The conquered villages and towns were given to the Turkish nobles as feudal lands by the sultan. The new feudal lords became the chain-clad Muslim knights called spahis but their feudal gifts couldn't be inherited by their sons. The sultan could take the land back at any minute. So the new landlords were not the kindest masters and tried to squeeze as many taxes as they could from the land. It was not in their interest to build and develop the economy: sometimes they could hold their lands or office only for a few years before it was given to someone else. By the time of the Ring of Fire, the discipline of the spahis had loosened as well; when they were called to arms, three-fourths of them just didn't show up.
As for taxes, the Christians sometimes had to pay thirty percent more, according to Sharia law, in order to be allowed to follow their faith—be it Protestant or Catholic. The Turks didn't differentiate between infidels; this is one reason why huge numbers of people in the Occupied Lands were targeted for conversion by Protestants. Meanwhile, in Croatia and in the Trans-Danubian territories which were controlled by the Hungarian Kingdom, the people remained mostly Catholics. Many more Hungarians living under Turkish rule embraced the Protestant faith. The Muslims allowed the existence of all Christian churches with only some restrictions such as Christians not being allowed to renovate or build their churches and not being allowed to train new priests. Tolling the bells was also forbidden. Due to the frequent wars and raids, the land was depopulated in huge areas, and many villages were wiped out.
Hungarian peasants were hostile to the Turks, and controlling them was not easy. At the same time, occasional friendships developed between Turkish and Hungarian warriors and between Muslim landlords and Christian villagers. A mutual respect was developed between the enemies and their culture, attire, and warfare was equally and mutually affected by each others’. Music, food, and fashion mixed together and both cultures were enriched by many new elements.

**Objectives**.
• 1. Quote the passage on Turkish rule in Hungary, beginning at the words "Hungarian peasants were" and stopping after the words "many new elements.".
• 2. In the passage on Turkish rule in Hungary, what share of the spahis failed to show up when called to arms by the time of the Ring of Fire?

**Collected data**.
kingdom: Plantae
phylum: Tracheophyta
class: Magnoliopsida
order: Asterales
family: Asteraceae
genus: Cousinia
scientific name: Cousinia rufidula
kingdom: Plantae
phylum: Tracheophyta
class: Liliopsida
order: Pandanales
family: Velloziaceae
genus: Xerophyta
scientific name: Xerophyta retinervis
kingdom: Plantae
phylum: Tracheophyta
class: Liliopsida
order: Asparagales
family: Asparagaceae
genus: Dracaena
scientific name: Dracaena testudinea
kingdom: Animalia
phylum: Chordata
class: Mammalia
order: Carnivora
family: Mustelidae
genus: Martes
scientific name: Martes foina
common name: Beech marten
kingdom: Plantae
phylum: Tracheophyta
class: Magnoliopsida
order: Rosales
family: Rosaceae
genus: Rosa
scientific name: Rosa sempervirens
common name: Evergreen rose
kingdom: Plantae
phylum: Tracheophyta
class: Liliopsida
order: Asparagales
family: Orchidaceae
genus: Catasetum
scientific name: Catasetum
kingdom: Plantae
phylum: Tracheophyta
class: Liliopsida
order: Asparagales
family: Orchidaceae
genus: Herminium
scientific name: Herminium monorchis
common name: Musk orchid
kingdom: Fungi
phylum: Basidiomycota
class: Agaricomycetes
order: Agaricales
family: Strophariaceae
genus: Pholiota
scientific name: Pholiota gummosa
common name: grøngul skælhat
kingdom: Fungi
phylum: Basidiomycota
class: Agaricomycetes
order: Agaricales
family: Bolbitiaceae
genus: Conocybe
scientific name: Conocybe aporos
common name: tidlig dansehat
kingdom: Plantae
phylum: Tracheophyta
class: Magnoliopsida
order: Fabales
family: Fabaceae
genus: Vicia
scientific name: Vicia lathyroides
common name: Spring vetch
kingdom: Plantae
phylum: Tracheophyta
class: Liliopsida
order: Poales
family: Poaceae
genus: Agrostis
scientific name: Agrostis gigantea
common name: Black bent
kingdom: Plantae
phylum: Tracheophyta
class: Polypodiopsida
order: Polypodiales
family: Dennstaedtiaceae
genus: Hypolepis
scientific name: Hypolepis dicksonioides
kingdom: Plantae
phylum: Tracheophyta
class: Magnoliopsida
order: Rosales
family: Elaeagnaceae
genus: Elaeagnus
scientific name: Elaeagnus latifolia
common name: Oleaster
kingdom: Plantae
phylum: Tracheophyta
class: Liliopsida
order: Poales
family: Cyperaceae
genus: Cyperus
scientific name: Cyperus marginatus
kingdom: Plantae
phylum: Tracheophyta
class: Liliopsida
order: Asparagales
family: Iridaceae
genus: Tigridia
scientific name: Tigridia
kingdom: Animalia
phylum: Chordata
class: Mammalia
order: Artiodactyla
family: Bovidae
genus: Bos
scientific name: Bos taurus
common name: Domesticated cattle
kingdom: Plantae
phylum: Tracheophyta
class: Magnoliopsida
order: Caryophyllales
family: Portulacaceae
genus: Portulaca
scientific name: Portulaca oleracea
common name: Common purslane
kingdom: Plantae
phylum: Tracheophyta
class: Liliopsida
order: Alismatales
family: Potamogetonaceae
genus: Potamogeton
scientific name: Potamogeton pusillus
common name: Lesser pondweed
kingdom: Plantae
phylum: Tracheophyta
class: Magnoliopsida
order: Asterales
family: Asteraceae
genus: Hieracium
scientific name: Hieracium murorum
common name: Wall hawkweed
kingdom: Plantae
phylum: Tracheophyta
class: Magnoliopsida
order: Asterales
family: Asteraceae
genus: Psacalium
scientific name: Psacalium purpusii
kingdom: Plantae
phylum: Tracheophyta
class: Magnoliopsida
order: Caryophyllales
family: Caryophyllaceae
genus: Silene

**Answers by task**.
• 1.
Hungarian peasants were hostile to the Turks, and controlling them was not easy. At the same time, occasional friendships developed between Turkish and Hungarian warriors and between Muslim landlords and Christian villagers. A mutual respect was developed between the enemies and their culture, attire, and warfare was equally and mutually affected by each others’. Music, food, and fashion mixed together and both cultures were enriched by many new elements.

• 2. Three-fourths of them.